Miss Alice, played by Rusty Hendrix, and Miss Sara, played by Julia Locke, are elderly sisters who, after their mother died, divided their house right down the middle — including through the kitchen tablecloth. Sometimes, their differences seem irreconcilable and Miss Sara constantly becomes irritated with her sister. Miss Alice says she’d like to give her sister a piece of her mind, but she just doesn’t have a piece to spare.

Meanwhile, Betty Jane, played by Lori Stahl, attempts to direct the annual children’s Christmas pageant and loses the battle with a chicken pox epidemic, and her husband Beebo, played by Matt Montoya, works on the annual Great Illumination, the decorating and lighting of his home, with the new addition of the Christmas hog Buster.

Heartwarming fun

Despite the entertaining townspeople, “Fruitcakes” delves into deeper aspects of the holidays as secrets about Mack’s past surface, paralleling Jamie’s reasons for running away from home.

“I like the fact that he’s a down home, earthy guy … but he’s got a secret,” Meyer said of playing Mack. Meyer has been in about six plays in his two years with the Playhouse.

“I like the message,” Meyer continued. “I like that everybody is a little off center but that’s normal for them … That’s what you do in life, you make accommodations for people.” Everyone is a little weird, but lovable, he said.

Meyer’s favorite part of the play is the ending. He said he cried the first time he read it and every performance since.

“I want them (the audience) to think about family and friends they have not been in touch with in awhile … I want them to think about keeping the Christmas spirit all year round,” Meyer said, adding that you don’t have to be Christian to do so. “I want people to laugh.”

Despite being forcibly tied into an apron and coerced into making fruitcakes with Miss Alice and Miss Sara, Jamie’s journey is ultimately heartwarming and relatable.

Fourteen-year-old Stahl has been in 15 plays at the Playhouse since starting his acting career at age 5. This is his first play acting with his mom, Lori Stahl.

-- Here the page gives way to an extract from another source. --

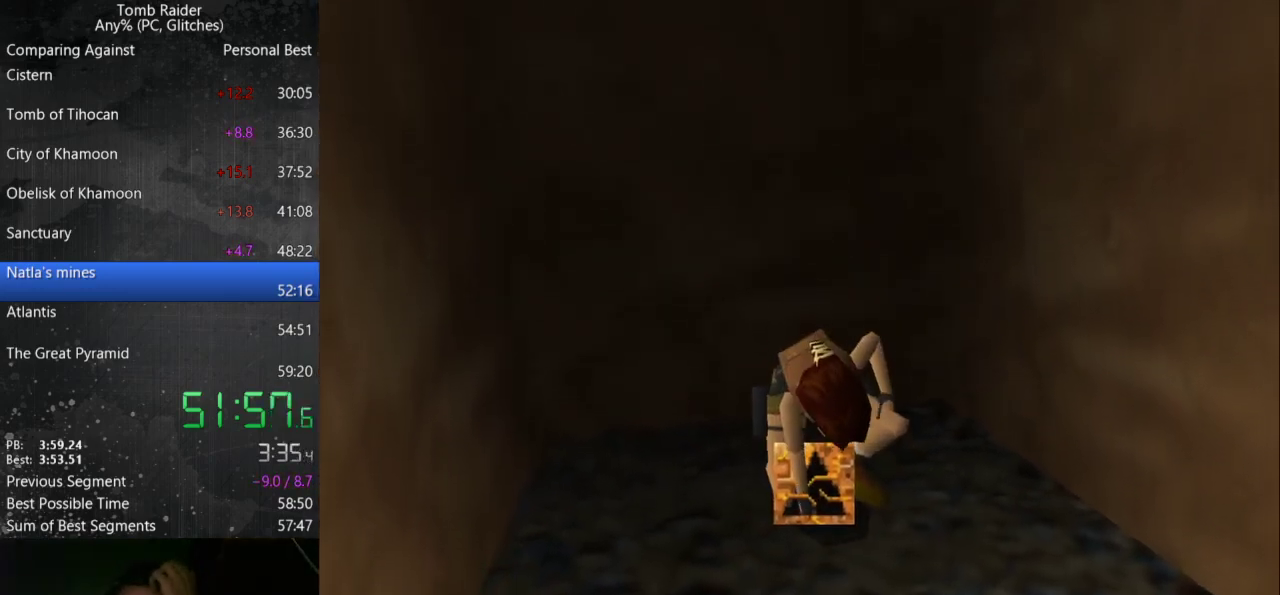
{"keys": ["up"], "events": []}
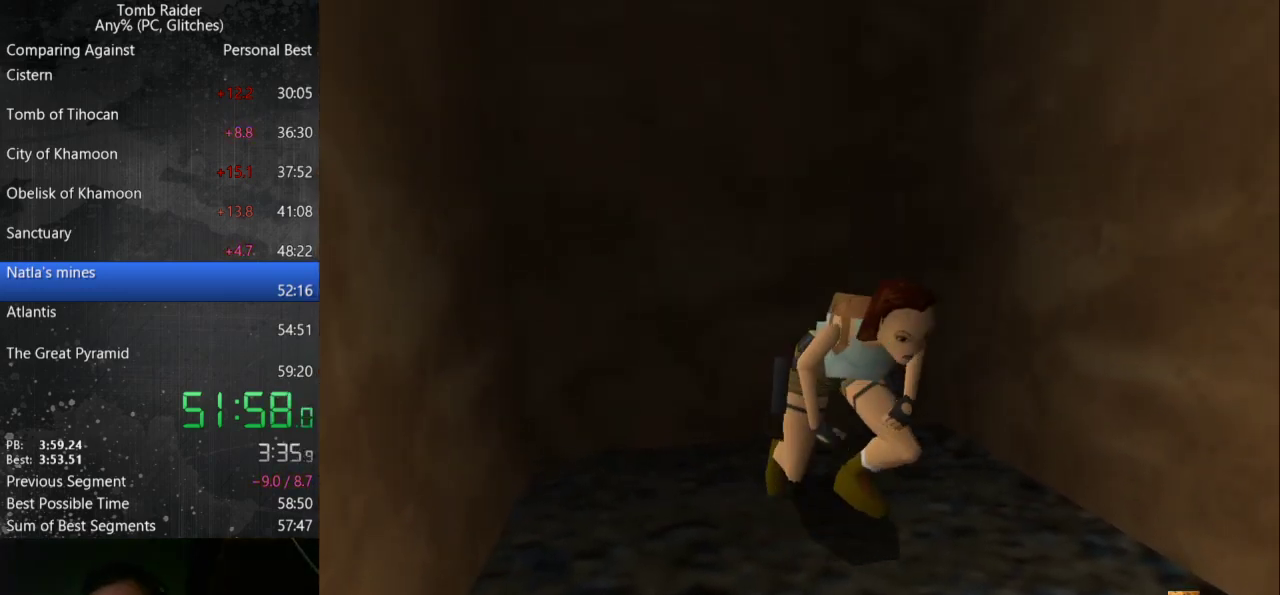
{"keys": ["up"], "events": []}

“It was all really fun,” Garrett Stahl said, adding that he enjoyed working with everyone.

“It’s a different play. I haven’t been in a lot of plays with strange people and billions of fruitcakes,” Stahl said. “I hope they (the audience) like it so much that they see it again and again and every performance gets sold out.”

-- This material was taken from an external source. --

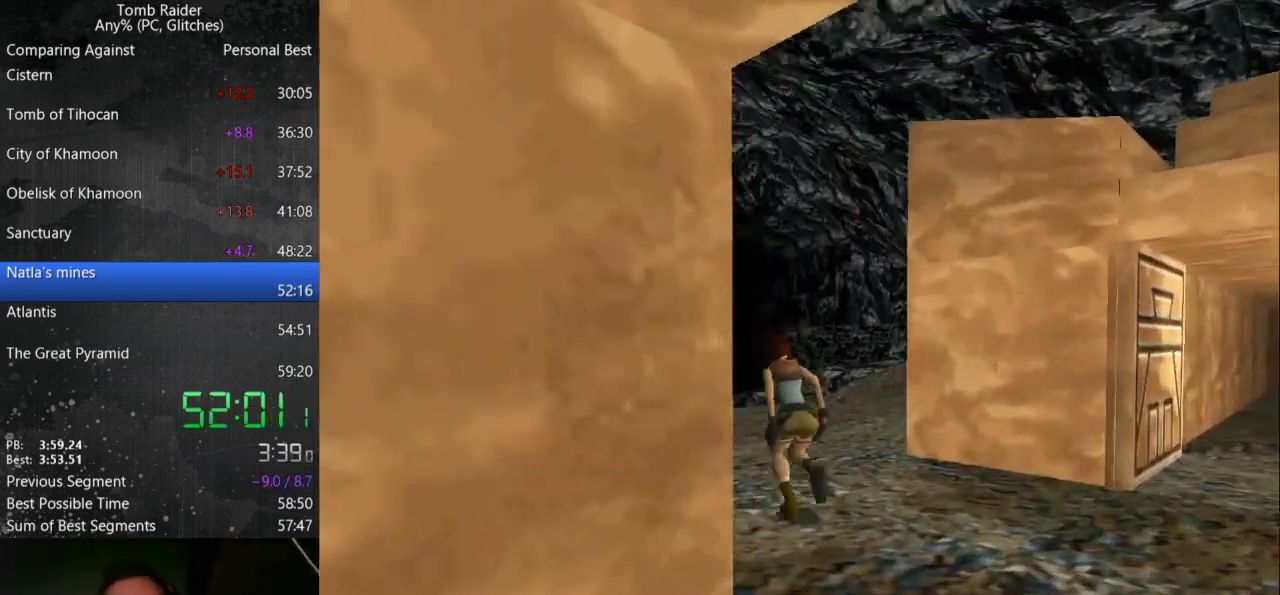
{"keys": ["left", "up"], "events": [[267, "jump", "up"]]}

When she read the play a year ago, director Anita Rich said she “fell in love with it immediately because it evokes all the love and feelings you want to share at Christmas time.”

The message of reconciliation is meaningful, as well as the fun aspect of recognizing many of these eccentric characters as similar to people in our own lives, Rich said.

“What I hope will happen is people will see the play and then want to bring a friend and share the experience again,” Rich said. “I’m pretty sure they’ll feel warm and Christmas-y.”

This is the first play Rich has directed at the Playhouse, but she and her husband, Jim, have explored many aspects of community theater as ways to get to know their communities while in the military.

An enjoyable part of directing this play was the many children involved, Rich said.

“I think the children will be a big draw. They’re adorable,” Rich said, adding that the children developed their own amusing interludes during scene changes.

The Central Whidbey Lions Club donated and built part of the set, including  Mack’s work bench, which will be donated to the Coupeville High School garden shed. The Oak Harbor Lions Club also built part of the set.

Gary Giovanni, president of the Central Whidbey Lions, built the colorful whirligigs decorating Mack’s shop.

“If you want a show to bring your whole family to, this is it. There’s nothing off-color; it’s just fun,” Meyer said. “You can talk about it when you get home and that’s the best thing a family can do.”